INFORMATION PROVIDED
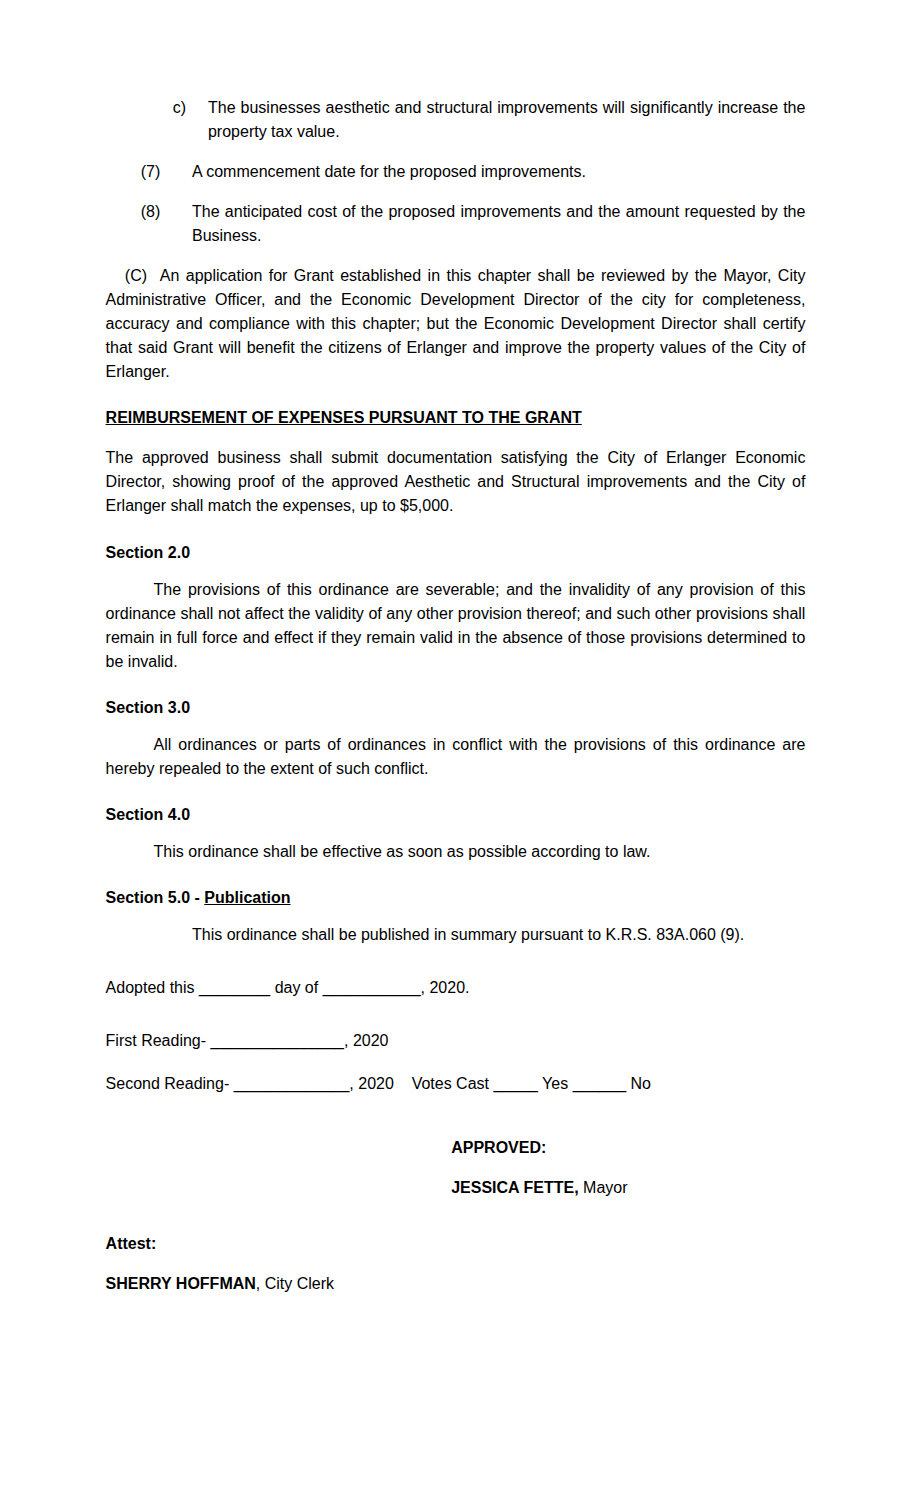c) The businesses aesthetic and structural improvements will significantly increase the property tax value.
(7) A commencement date for the proposed improvements.
(8) The anticipated cost of the proposed improvements and the amount requested by the Business.
(C) An application for Grant established in this chapter shall be reviewed by the Mayor, City Administrative Officer, and the Economic Development Director of the city for completeness, accuracy and compliance with this chapter; but the Economic Development Director shall certify that said Grant will benefit the citizens of Erlanger and improve the property values of the City of Erlanger.
REIMBURSEMENT OF EXPENSES PURSUANT TO THE GRANT
The approved business shall submit documentation satisfying the City of Erlanger Economic Director, showing proof of the approved Aesthetic and Structural improvements and the City of Erlanger shall match the expenses, up to $5,000.
Section 2.0
The provisions of this ordinance are severable; and the invalidity of any provision of this ordinance shall not affect the validity of any other provision thereof; and such other provisions shall remain in full force and effect if they remain valid in the absence of those provisions determined to be invalid.
Section 3.0
All ordinances or parts of ordinances in conflict with the provisions of this ordinance are hereby repealed to the extent of such conflict.
Section 4.0
This ordinance shall be effective as soon as possible according to law.
Section 5.0 - Publication
This ordinance shall be published in summary pursuant to K.R.S. 83A.060 (9).
Adopted this ________ day of ___________, 2020.
First Reading- _______________, 2020
Second Reading- _____________, 2020 Votes Cast _____ Yes ______ No
APPROVED:
JESSICA FETTE, Mayor
Attest:
SHERRY HOFFMAN, City Clerk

EXERCISE BRIEF
Once the line containing "Section 4.0" is found in the listing above, set down that line and every line after it, exactly.

RESPONSE AREA
Section 4.0
This ordinance shall be effective as soon as possible according to law.
Section 5.0 - Publication
This ordinance shall be published in summary pursuant to K.R.S. 83A.060 (9).
Adopted this ________ day of ___________, 2020.
First Reading- _______________, 2020
Second Reading- _____________, 2020 Votes Cast _____ Yes ______ No
APPROVED:
JESSICA FETTE, Mayor
Attest:
SHERRY HOFFMAN, City Clerk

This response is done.